The creation of Crosby, Stills and Nash was entwined with Nash’s love affair with Joni Mitchell, an incandescent romance that began when he was touring with the Hollies in 1968. He flew back to Los Angeles to visit her and there, at the house of one of the Monkees, Peter Tork, he met Stills and Crosby while they were working on Stills’s song “You Don’t Have To Cry.” After listening to it a couple of times, Nash joined in with his own top harmony. In that instant, the scintillating vocal sound of Crosby, Stills and Nash was born.

“Joni was the only witness to that sound and it was created in less than a minute,” says Nash. “It changed our lives.”

In 1968 Nash was already a major pop star with the Hollies, with whom he’d recorded seventeen top-twenty hits, but he had no hesitation in leaving it all behind him and relocating to the lotus land of late-1960s California.

“People thought I was insane,” he recalls. He parodies the primordial Manc accent that he used to speak before he got Americanized: “‘Leavin’ the Hollies, all that money and all that fame and all them women? Are you crazy?’ But I had heard David and Stephen and me sing together, and I desperately wanted that sound. I realized I would have to go back to England and leave the Hollies and leave my equipment and leave my money and just come to America and follow that sound. And I did.”

It takes a certain type of personality to make such a drastic, life-changing leap, but Nash called it right and it paid off spectacularly. Nearly half a century later, he did it again. This was after he met artist and photographer Amy Grantham in 2014 backstage at a Crosby, Stills and Nash concert in New York. Instantly smitten, Nash left his wife, actress Susan Sennett who he’d married in 1977, and moved to New York to be with Grantham who’s almost forty years his junior. They married in 2019 and live in an apartment on Second Avenue.

This time there was more collateral damage. The fact that Sennett died of cancer in 2020 applied a gut-wrenching twist to the story. In a Guardian interview last year, Nash described how his traumatic departure had caused his three adult children to disown him and said that he didn’t foresee a reconciliation. But now he seems more optimistic. “I think time is a wonderful healer,” he says. “It’s the only currency we have. Even Zuckerberg and Bezos can’t buy a second of time.
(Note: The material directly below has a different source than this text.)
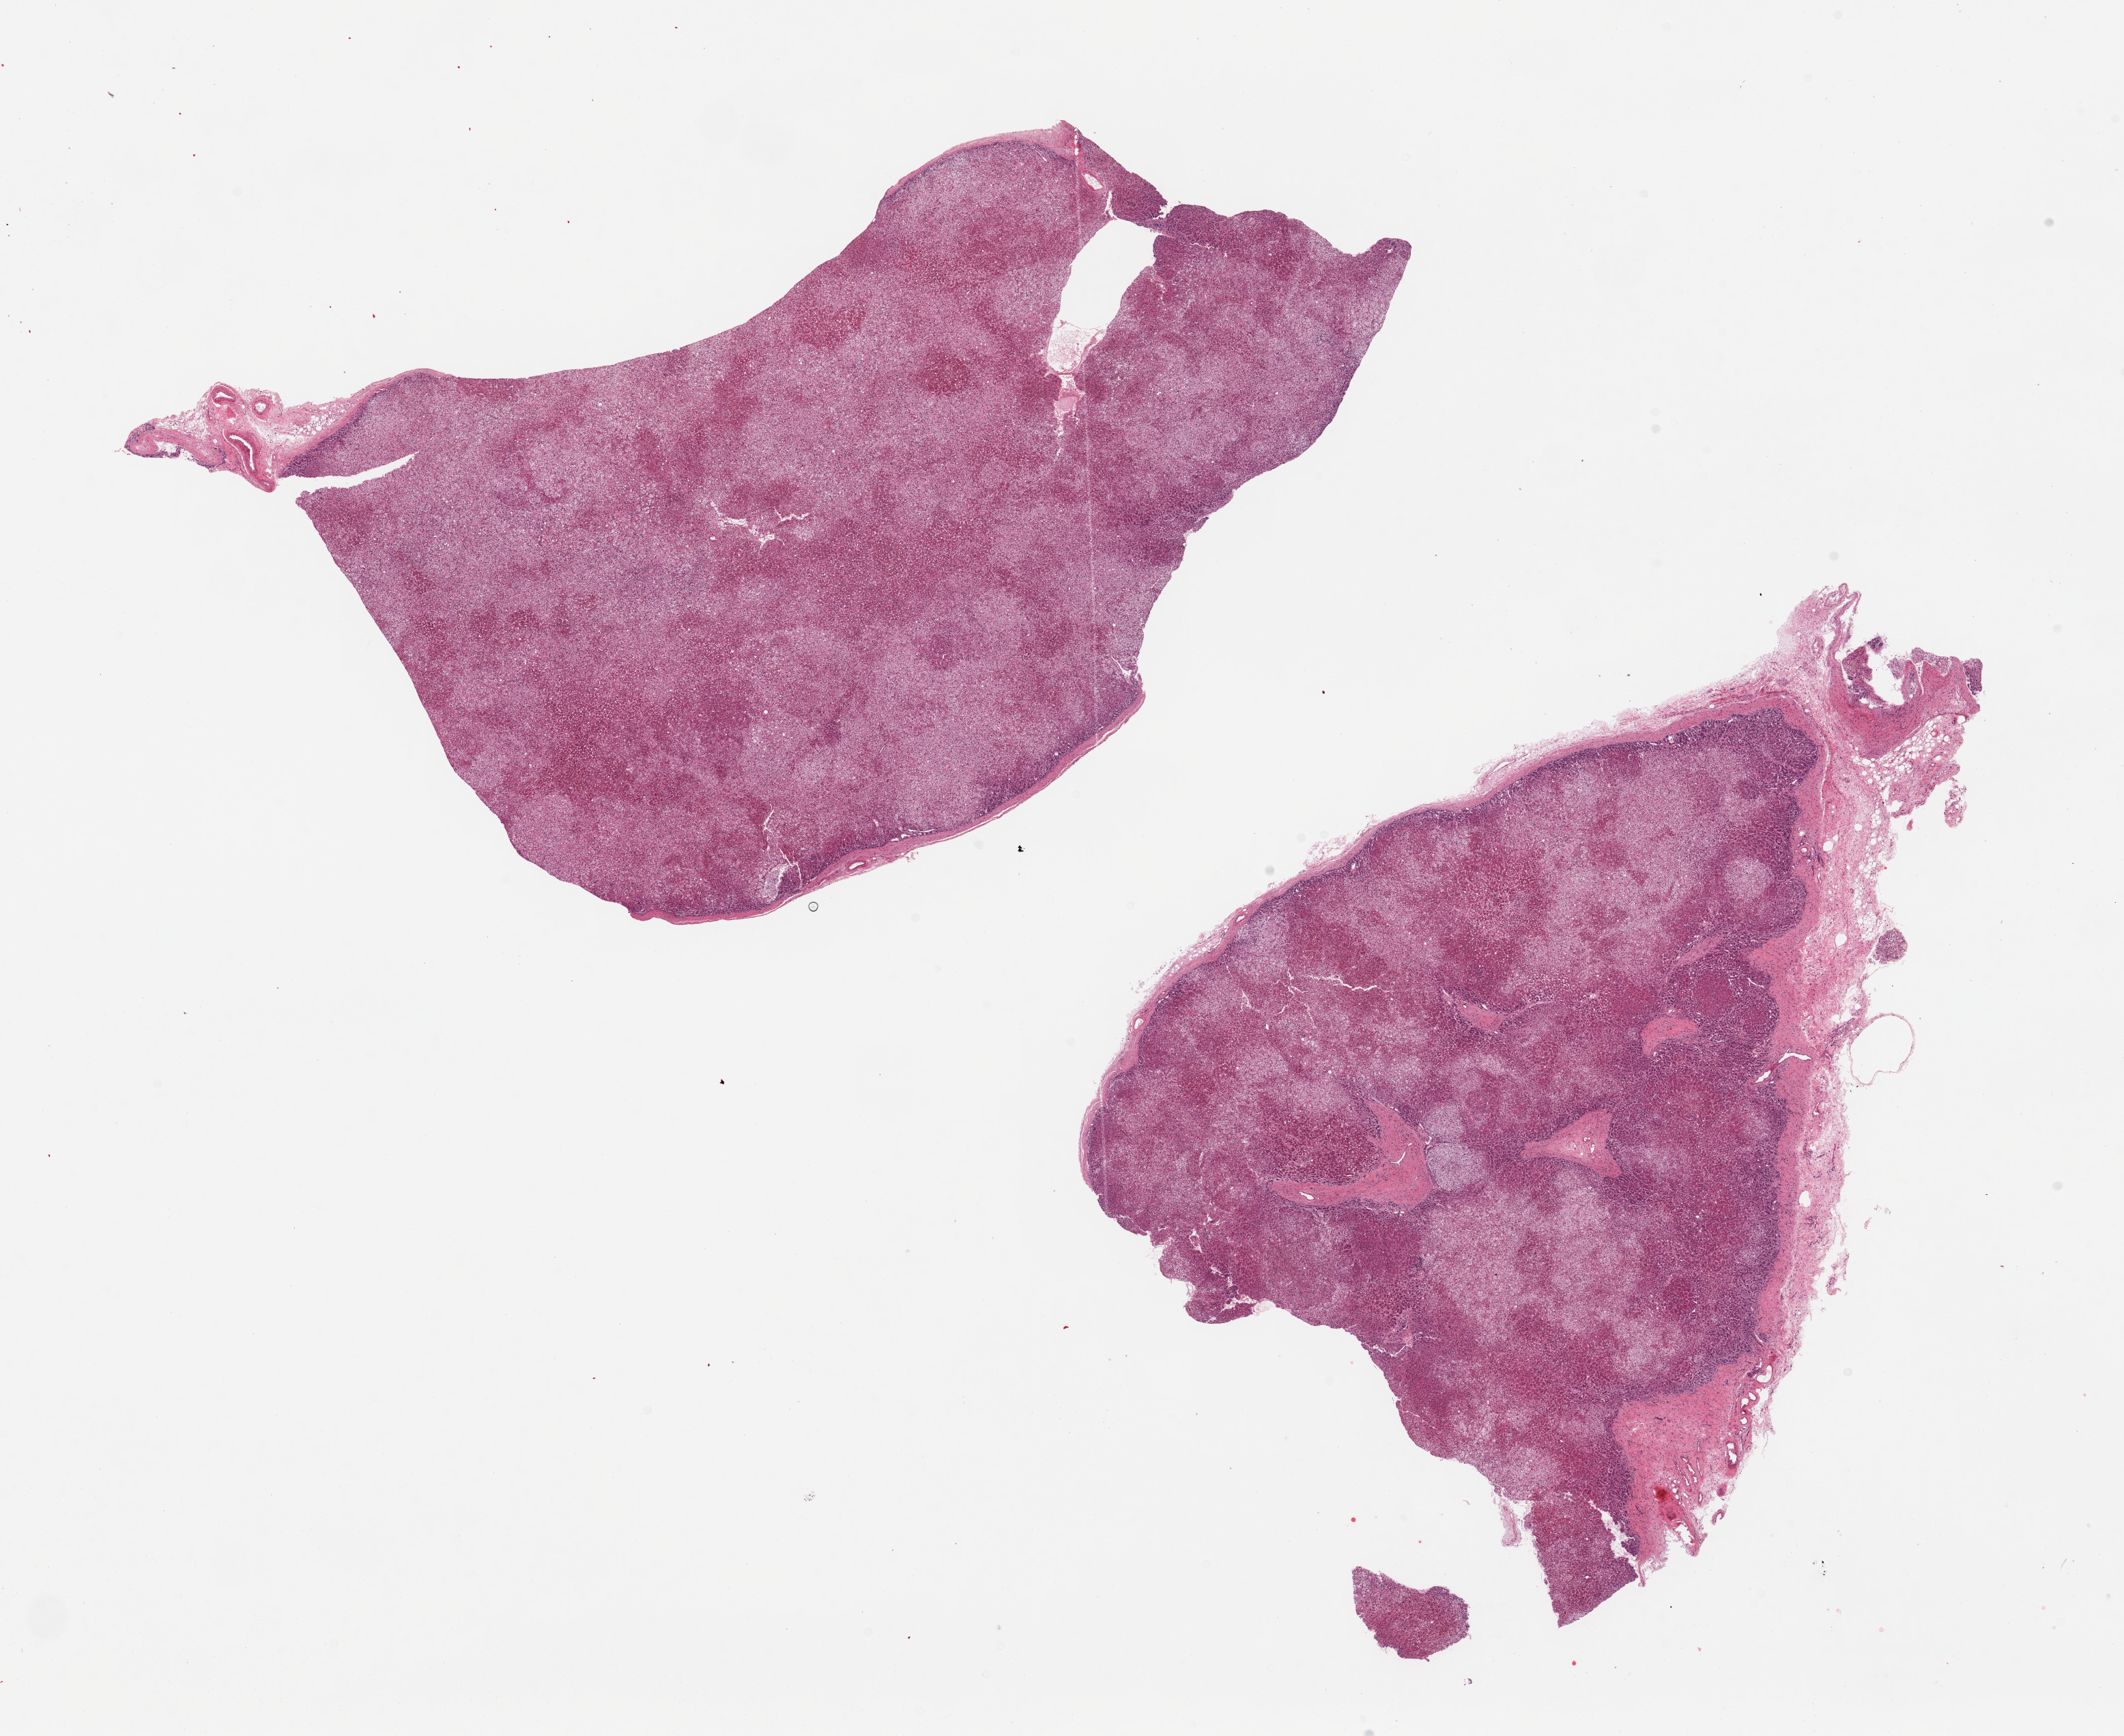
Haematoxylin and eosin whole-slide image — low-resolution overview of the scanned area, about 24.6 x 20.1 mm; PAXgene-fixed paraffin-embedded (PFPE) section; target tissue: adrenal gland; donor tissue sample. Female donor.
Reviewer comment on this tissue sample: 2 pieces, all cortex, well preserved.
So, yeah, time will heal all, I’m sure.”

Meanwhile, he’s still processing Crosby’s death, which occurred in January. It was hardly unforeseen, given Crosby’s hair-raising history of near-death drug experiences, jail time, heart surgery and a liver transplant, but it was made extra painful for Nash by the gulf that had opened between them in the last few years. Crosby apparently took umbrage at what he deemed to be “inaccuracies” and “misinformation” in Nash’s 2013 autobiography Wild Tales.

“It was insanely sad for me of course. He was my best friend for many years,” he reflects. “But I only choose to remember the good times that we had. The good music that we made. Because the other side of David was awful. He could turn a room into a glorious place of sunshine and good feeling, and two seconds later he could destroy that room with a sentence. But we were getting together towards the end of his life. I’d set up a date when we could FaceTime. I waited and waited for the call and it never came, and then he was gone.” It’s been a long time coming, it’s going to be a long time gone, as Crosby sang in 1969. “It’s the way life is, y’know.”